Sandu bot den Bewohnern des abtrünnigen Transnistriens humanitäre Hilfe an, damit diese nicht mitten im Winter ohne Heizung dastehen.
Doch die örtlichen Behörden lehnten das Angebot ab, sagte Alexandru Flenchea, ein ehemaliger Regierungsbeamter und auf die Region spezialisierter Konfliktlösungsexperte.
„Transnistrien ist nichts weiter als ein Kollateralschaden in Russlands Destabilisierungsstrategie“, argumentierte Flenchea.
Phuc-Vinh stimmte zu und warf Putin vor, Gaslieferungen als „geopolitische Waffe“ einzusetzen, um „die Region zu untergraben, den Groll der Bevölkerung zu schüren, die Unterstützung für die Ukraine zu beeinflussen und Zwietracht in ganz Europa zu säen“.
Die Regierung der Republik Moldau hat mit drastischen Maßnahmen zur Begrenzung des Energieverbrauchs reagiert, insbesondere mit Einschränkungen bei der Beleuchtung in öffentlichen Gebäuden und der Nutzung von Aufzügen.
Sie beabsichtigt auch, den Fehlbetrag durch den Kauf von Strom aus dem Nachbarland Rumänien auszugleichen.
Reaktionen in der EU
Da das über die Ukraine transportierte Gas nur fünf Prozent der gesamten Gasimporte der EU von 14 Milliarden Kubikmetern ausmacht, erklärte die Union, sie sei auf eine Unterbrechung der Lieferungen „vorbereitet“.
In einem veröffentlichten Bericht von Mitte Dezember schätzte die EU die Auswirkungen als begrenzt ein.
„Die EU-Kommission […] arbeitet seit mehr als einem Jahr gezielt an der Vorbereitung auf ein Szenario ohne russisches Gas, das durch die Ukraine transportiert wird“, teilte sie AFP am Dienstag mit.
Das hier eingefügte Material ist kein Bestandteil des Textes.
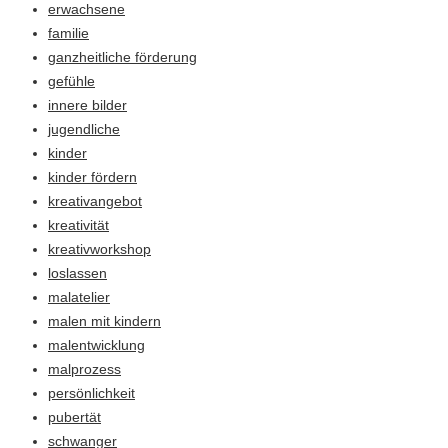
erwachsene
familie
ganzheitliche förderung
gefühle
innere bilder
jugendliche
kinder
kinder fördern
kreativangebot
kreativität
kreativworkshop
loslassen
malatelier
malen mit kindern
malentwicklung
malprozess
persönlichkeit
pubertät
schwanger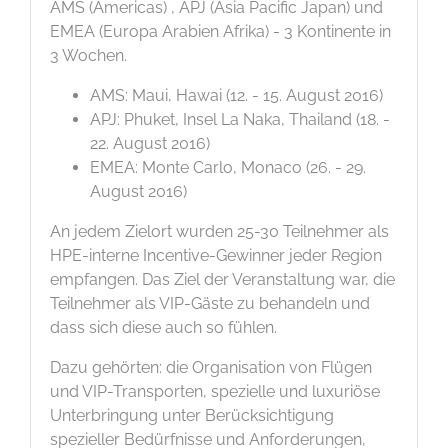
AMS (Americas) , APJ (Asia Pacific Japan) und
EMEA (Europa Arabien Afrika) - 3 Kontinente in
3 Wochen.
AMS: Maui, Hawai (12. - 15. August 2016)
APJ: Phuket, Insel La Naka, Thailand (18. -
22. August 2016)
EMEA: Monte Carlo, Monaco (26. - 29.
August 2016)
An jedem Zielort wurden 25-30 Teilnehmer als
HPE-interne Incentive-Gewinner jeder Region
empfangen. Das Ziel der Veranstaltung war, die
Teilnehmer als VIP-Gäste zu behandeln und
dass sich diese auch so fühlen.
Dazu gehörten: die Organisation von Flügen
und VIP-Transporten, spezielle und luxuriöse
Unterbringung unter Berücksichtigung
spezieller Bedürfnisse und Anforderungen,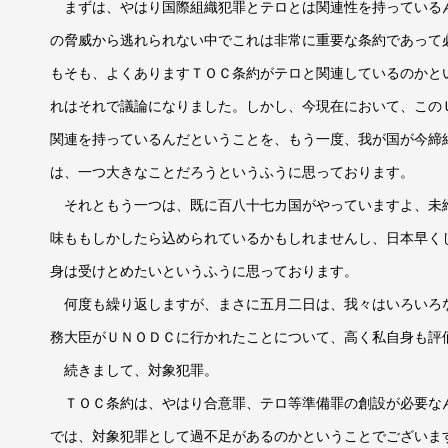
まずは、やはり国際組織犯罪とテロとは関連性を持っている
の脅威から逃れられない中でこれは非常に重要な条約であって
もそも、よくありますＴＯＣ条約がテロと関連しているのかと
れはそれで議論になりました。しかし、今現在において、この
関連を持っているんだということを、もう一度、我が国が今締
は、一つ大きなことだろうというふうに思っております。
それともう一つは、既に百八十七カ国がやっていますよ、未
味ももしかしたら込められているかもしれませんし、日本早く
身は受けとめたいというふうに思っております。
何度も繰り返しますが、まさに五月二日は、我々はいろいろ
務大臣がＵＮＯＤＣに行かれたことについて、高く私自身も評
続きまして、対象犯罪。
ＴＯＣ条約は、やはり合意罪、テロ等準備罪の創設が必要な
では、対象犯罪として過不足があるのかということでございま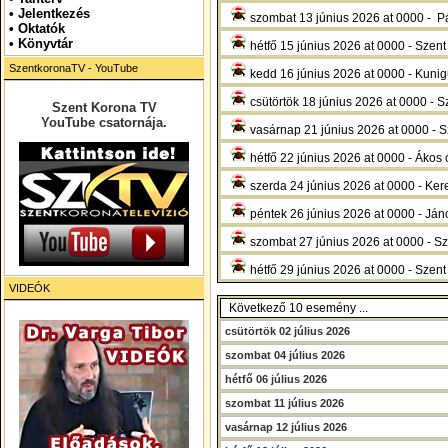
•
Jelentkezés
szombat 13 június 2026 at 0000 - P
• Oktatók
•
Könyvtár
hétfő 15 június 2026 at 0000 - Szent
SzentkoronaTV - YouTube
kedd 16 június 2026 at 0000 - Kuni
csütörtök 18 június 2026 at 0000 - S
Szent Korona TV
YouTube csatornája.
vasárnap 21 június 2026 at 0000 - S
hétfő 22 június 2026 at 0000 - Ákos
szerda 24 június 2026 at 0000 - Kere
péntek 26 június 2026 at 0000 - Ján
szombat 27 június 2026 at 0000 - Sz
hétfő 29 június 2026 at 0000 - Szent
VIDEÓK
Következő 10 esemény ...
csütörtök 02 július 2026
szombat 04 július 2026
hétfő 06 július 2026
szombat 11 július 2026
vasárnap 12 július 2026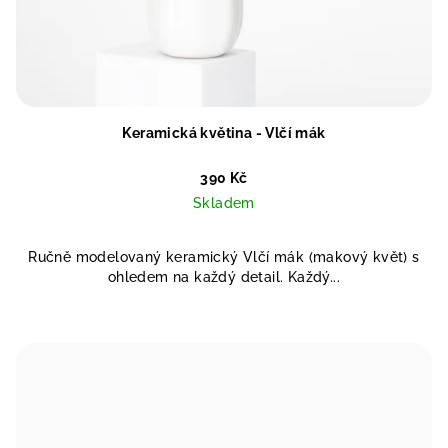
Keramická květina - Vlčí mák
390 Kč
Skladem
Ručně modelovaný keramický Vlčí mák (makový květ) s
ohledem na každý detail. Každý...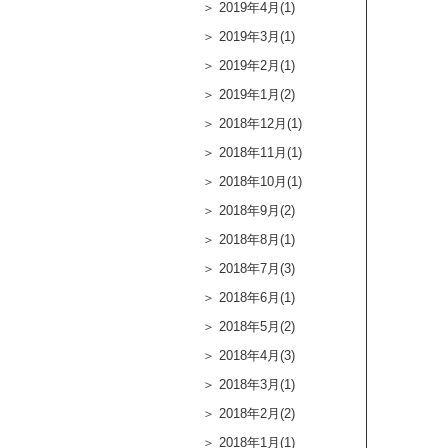
2019年4月(1)
2019年3月(1)
2019年2月(1)
2019年1月(2)
2018年12月(1)
2018年11月(1)
2018年10月(1)
2018年9月(2)
2018年8月(1)
2018年7月(3)
2018年6月(1)
2018年5月(2)
2018年4月(3)
2018年3月(1)
2018年2月(2)
2018年1月(1)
Sie erklärte, dass die Gasinfrastruktur der Union in den letzten Jahren gestärkt worden sei. Außerdem arbeite man daran, den betroffenen Staaten „alternative Versorgungsquellen“ zur Verfügung zu stellen.
Nach der Entscheidung Österreichs im Dezember, seinen langfristigen Vertrag mit Gazprom zu kündigen, ist nur noch die Slowakei betroffen.
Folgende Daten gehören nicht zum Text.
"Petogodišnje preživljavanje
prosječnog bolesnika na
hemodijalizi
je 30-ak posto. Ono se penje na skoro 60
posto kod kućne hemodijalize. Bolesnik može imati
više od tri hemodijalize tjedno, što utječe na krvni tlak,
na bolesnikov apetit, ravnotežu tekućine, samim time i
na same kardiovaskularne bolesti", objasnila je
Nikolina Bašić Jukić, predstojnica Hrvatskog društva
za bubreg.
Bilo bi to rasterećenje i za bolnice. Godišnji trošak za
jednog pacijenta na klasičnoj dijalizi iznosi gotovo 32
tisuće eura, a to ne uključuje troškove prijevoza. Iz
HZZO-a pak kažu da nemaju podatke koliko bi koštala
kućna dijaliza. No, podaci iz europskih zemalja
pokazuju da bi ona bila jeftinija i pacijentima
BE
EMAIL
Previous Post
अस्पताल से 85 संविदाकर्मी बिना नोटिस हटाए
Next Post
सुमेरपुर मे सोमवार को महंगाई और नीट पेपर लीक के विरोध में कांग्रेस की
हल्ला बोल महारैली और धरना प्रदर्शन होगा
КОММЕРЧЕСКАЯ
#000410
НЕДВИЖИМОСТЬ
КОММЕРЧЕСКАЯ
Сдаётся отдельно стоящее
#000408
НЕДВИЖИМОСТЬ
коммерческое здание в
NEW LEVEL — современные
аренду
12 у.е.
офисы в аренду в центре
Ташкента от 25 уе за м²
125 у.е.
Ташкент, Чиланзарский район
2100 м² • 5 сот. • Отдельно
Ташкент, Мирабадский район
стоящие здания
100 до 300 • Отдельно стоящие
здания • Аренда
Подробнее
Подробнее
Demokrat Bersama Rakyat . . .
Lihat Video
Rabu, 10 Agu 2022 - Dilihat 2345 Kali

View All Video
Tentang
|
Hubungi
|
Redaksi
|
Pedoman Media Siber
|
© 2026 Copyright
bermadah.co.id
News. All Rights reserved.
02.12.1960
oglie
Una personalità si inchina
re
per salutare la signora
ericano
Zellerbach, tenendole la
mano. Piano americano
Der slowakische Ministerpräsident Robert Fico – einer der wenigen Verbündeten des Kremls in der EU – kritisierte die Entscheidung Kyjiws scharf. Als Reaktion darauf reiste er nach Moskau, um Putin zu treffen.
„Die einseitige Entscheidung des ukrainischen Präsidenten zu akzeptieren, ist völlig irrational und falsch“, erklärte Fico in einem Schreiben an Brüssel und prangerte „erhebliche finanzielle Auswirkungen in einer komplizierten Wirtschaftslage“ an.
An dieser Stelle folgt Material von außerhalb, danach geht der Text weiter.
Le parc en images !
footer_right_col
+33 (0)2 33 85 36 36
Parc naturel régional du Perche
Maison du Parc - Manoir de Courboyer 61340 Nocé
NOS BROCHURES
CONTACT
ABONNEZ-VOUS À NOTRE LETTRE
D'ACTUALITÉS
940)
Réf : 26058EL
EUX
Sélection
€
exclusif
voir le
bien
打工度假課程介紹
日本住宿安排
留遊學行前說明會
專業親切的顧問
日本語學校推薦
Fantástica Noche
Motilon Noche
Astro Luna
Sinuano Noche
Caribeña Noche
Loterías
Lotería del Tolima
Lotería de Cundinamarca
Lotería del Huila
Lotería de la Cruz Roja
Als Reaktion darauf drohte der slowakische Ministerpräsident damit, die Stromlieferungen einzustellen, die die Ukraine dringend benötigt. Schließlich ist die Energieinfrastruktur von Kyjiw nach fast drei Jahren systematischer russischer Bombardierungen stark angeschlagen.
Andererseits bezieht das Nachbarland Ungarn – das wie die Slowakei Moskau weiterhin freundlich gesinnt ist – den Großteil seiner russischen Gasimporte über die TurkStream-Pipeline.
Daher wird die Entscheidung der Ukraine keine großen Auswirkungen auf Budapest haben.